Description of the task – Among the entries below, find the lines with the word "unser" and return them.

---- Data records

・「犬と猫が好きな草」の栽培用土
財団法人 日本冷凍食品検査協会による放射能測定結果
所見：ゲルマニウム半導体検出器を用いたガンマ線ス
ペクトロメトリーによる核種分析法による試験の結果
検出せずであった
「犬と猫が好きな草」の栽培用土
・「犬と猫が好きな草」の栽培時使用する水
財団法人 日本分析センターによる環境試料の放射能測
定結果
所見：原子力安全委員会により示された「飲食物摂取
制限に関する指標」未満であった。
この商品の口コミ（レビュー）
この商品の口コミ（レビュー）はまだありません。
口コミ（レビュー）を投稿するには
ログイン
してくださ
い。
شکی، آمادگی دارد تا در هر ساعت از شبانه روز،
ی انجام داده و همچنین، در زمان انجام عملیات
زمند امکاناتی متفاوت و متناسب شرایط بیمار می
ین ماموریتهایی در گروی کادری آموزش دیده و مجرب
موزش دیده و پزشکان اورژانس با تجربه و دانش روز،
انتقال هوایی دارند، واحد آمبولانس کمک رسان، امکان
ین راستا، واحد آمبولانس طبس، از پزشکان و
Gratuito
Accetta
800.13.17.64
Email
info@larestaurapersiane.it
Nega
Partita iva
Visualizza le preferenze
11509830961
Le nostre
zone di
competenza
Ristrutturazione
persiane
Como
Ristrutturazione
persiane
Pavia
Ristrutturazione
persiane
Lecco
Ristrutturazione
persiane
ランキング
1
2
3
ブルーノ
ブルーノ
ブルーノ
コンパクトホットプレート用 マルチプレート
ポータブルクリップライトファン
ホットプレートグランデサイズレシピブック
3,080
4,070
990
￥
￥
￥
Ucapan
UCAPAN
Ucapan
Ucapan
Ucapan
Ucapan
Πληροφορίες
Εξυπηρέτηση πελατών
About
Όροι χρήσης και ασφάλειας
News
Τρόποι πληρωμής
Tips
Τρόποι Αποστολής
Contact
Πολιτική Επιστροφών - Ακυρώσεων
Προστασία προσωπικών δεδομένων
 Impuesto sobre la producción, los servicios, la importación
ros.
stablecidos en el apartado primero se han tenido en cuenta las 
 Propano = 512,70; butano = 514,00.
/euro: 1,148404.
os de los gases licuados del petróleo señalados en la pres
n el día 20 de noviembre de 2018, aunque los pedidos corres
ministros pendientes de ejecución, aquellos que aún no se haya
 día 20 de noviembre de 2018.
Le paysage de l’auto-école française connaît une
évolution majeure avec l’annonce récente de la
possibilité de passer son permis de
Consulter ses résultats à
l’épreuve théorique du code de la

--------
---- Data records

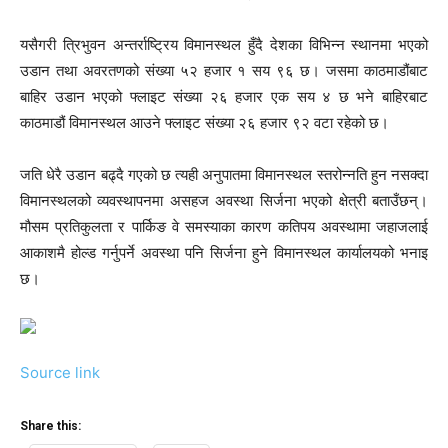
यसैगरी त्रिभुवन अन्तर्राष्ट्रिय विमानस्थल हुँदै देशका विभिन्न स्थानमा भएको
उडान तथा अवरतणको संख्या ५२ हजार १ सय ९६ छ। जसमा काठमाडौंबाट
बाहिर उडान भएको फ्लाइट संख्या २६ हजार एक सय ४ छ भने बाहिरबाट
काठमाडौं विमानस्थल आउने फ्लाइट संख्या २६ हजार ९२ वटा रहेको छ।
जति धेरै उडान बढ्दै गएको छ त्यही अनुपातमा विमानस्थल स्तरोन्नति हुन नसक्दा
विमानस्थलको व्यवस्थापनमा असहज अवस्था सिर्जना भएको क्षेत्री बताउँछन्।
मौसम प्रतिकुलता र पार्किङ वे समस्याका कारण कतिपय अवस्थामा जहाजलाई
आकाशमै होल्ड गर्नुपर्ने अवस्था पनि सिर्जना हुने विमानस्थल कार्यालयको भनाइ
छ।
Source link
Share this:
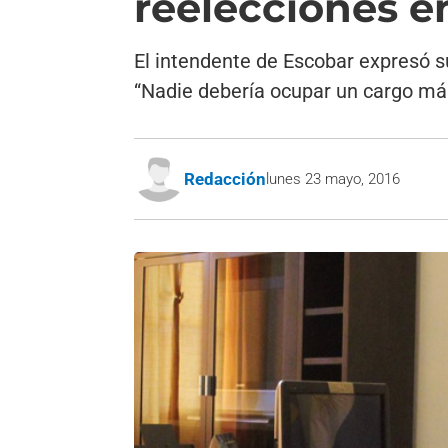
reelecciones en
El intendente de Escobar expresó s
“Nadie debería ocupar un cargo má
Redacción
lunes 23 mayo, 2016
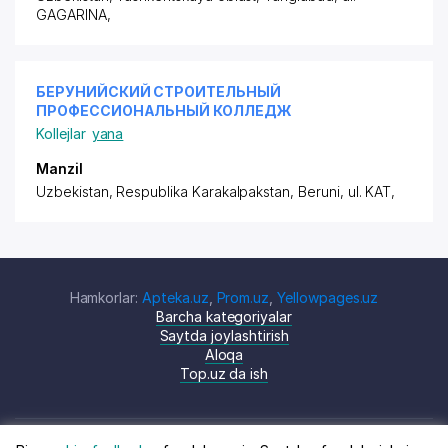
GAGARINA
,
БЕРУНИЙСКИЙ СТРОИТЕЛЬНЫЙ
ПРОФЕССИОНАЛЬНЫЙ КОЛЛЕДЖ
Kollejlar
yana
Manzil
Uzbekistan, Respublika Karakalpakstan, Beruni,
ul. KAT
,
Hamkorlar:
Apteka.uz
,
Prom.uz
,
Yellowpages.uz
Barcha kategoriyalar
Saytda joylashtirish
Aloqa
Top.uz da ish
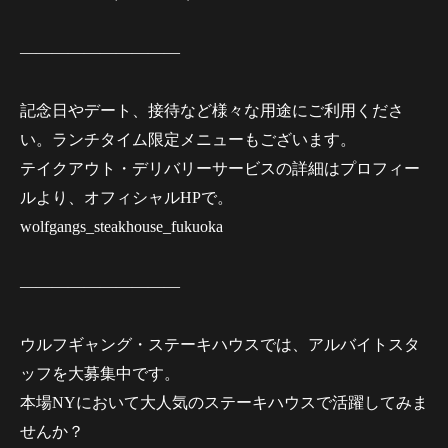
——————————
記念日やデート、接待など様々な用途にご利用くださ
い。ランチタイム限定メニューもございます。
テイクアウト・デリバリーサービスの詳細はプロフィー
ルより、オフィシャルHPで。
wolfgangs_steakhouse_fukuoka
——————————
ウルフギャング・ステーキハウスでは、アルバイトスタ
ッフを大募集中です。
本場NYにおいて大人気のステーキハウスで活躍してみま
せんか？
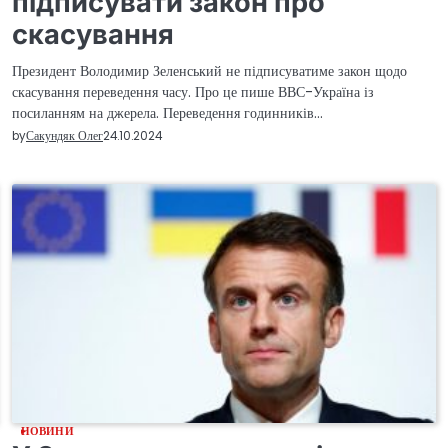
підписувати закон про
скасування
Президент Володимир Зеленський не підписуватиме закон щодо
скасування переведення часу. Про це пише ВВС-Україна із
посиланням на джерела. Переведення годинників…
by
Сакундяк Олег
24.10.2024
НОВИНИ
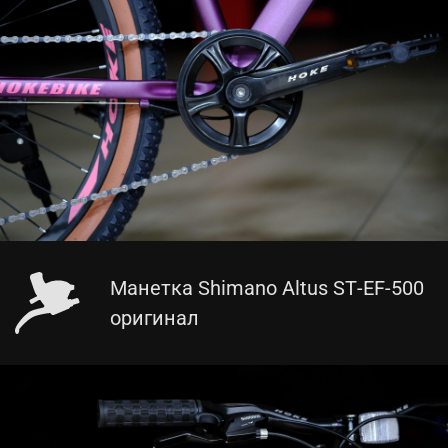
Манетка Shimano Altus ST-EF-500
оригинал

--------
---- Data records

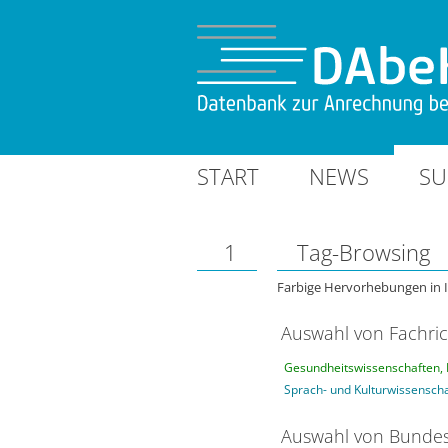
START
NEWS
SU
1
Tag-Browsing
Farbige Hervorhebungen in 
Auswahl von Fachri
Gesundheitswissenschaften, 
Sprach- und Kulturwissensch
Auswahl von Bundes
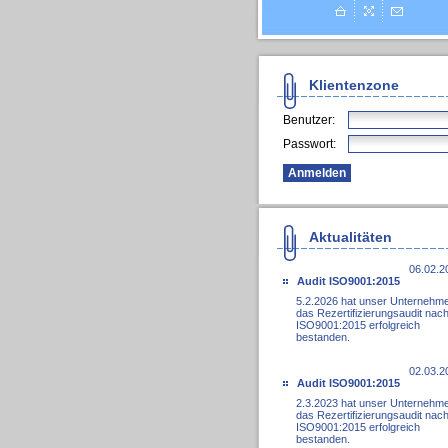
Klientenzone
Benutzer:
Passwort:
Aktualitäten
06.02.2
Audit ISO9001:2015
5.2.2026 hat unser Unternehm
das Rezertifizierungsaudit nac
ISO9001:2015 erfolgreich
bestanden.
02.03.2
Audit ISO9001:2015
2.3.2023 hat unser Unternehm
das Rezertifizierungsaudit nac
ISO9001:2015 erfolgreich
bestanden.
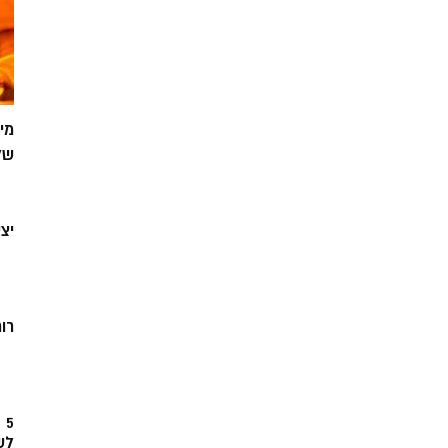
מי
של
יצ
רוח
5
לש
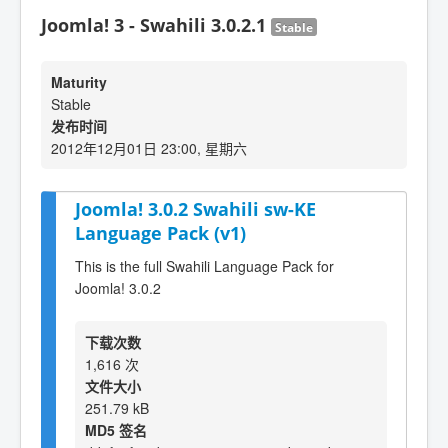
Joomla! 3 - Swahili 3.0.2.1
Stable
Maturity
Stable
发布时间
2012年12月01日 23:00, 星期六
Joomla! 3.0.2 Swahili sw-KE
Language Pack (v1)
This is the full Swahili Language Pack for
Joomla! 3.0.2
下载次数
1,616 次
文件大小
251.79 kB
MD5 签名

--------

Problem solution –
5.2.2026 hat unser Unternehm
2.3.2023 hat unser Unternehm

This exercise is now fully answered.